── Data for this exercise ──

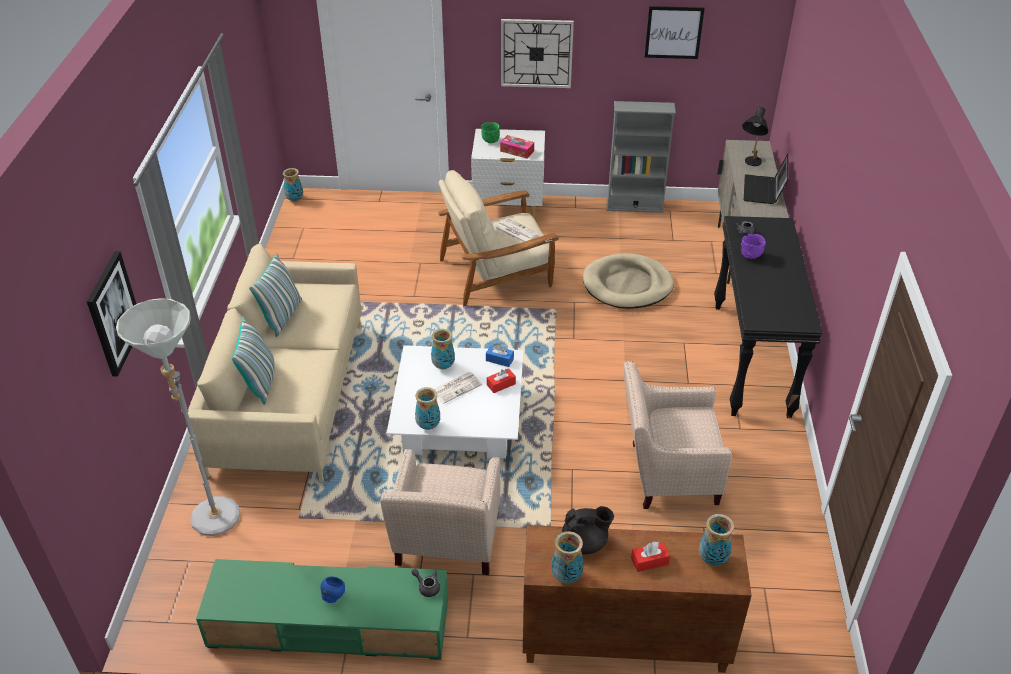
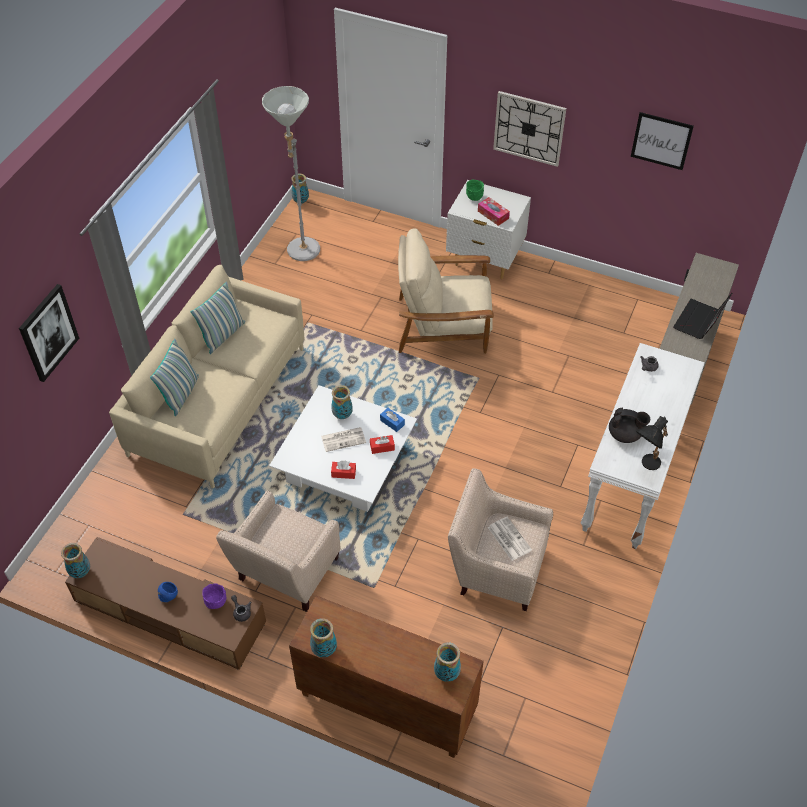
camera: 20 degrees right, 10 degrees up
grey floor lamp [116,298,240,536] -> grey floor lamp moved to [262,86,320,261]
green tv stand [196,559,448,660] -> brown tv stand [65,537,266,670]
vase [415,387,440,430] -> vase moved to [61,543,90,578]
newspaper [494,218,538,242] -> newspaper moved to [488,517,532,561]
black teapot [562,506,614,554] -> black teapot moved to [609,408,650,443]
beige dog bed [583,253,674,309] -> none
grey bookcase [607,101,676,213] -> none
red tissue box [631,542,670,572] -> red tissue box moved to [331,461,356,479]
black console table [714,216,822,418] -> white console table [581,343,705,549]
purple bowl [741,234,766,259] -> purple bowl moved to [202,583,226,609]
black table lamp [742,107,768,166] -> black table lamp moved to [636,416,668,470]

───

Give again, word for word, every line from the top of the entries above to the line holding "newspaper [494,218,538,242] ->", both included. Leave the pictures out.

== Answer area ==
camera: 20 degrees right, 10 degrees up
grey floor lamp [116,298,240,536] -> grey floor lamp moved to [262,86,320,261]
green tv stand [196,559,448,660] -> brown tv stand [65,537,266,670]
vase [415,387,440,430] -> vase moved to [61,543,90,578]
newspaper [494,218,538,242] -> newspaper moved to [488,517,532,561]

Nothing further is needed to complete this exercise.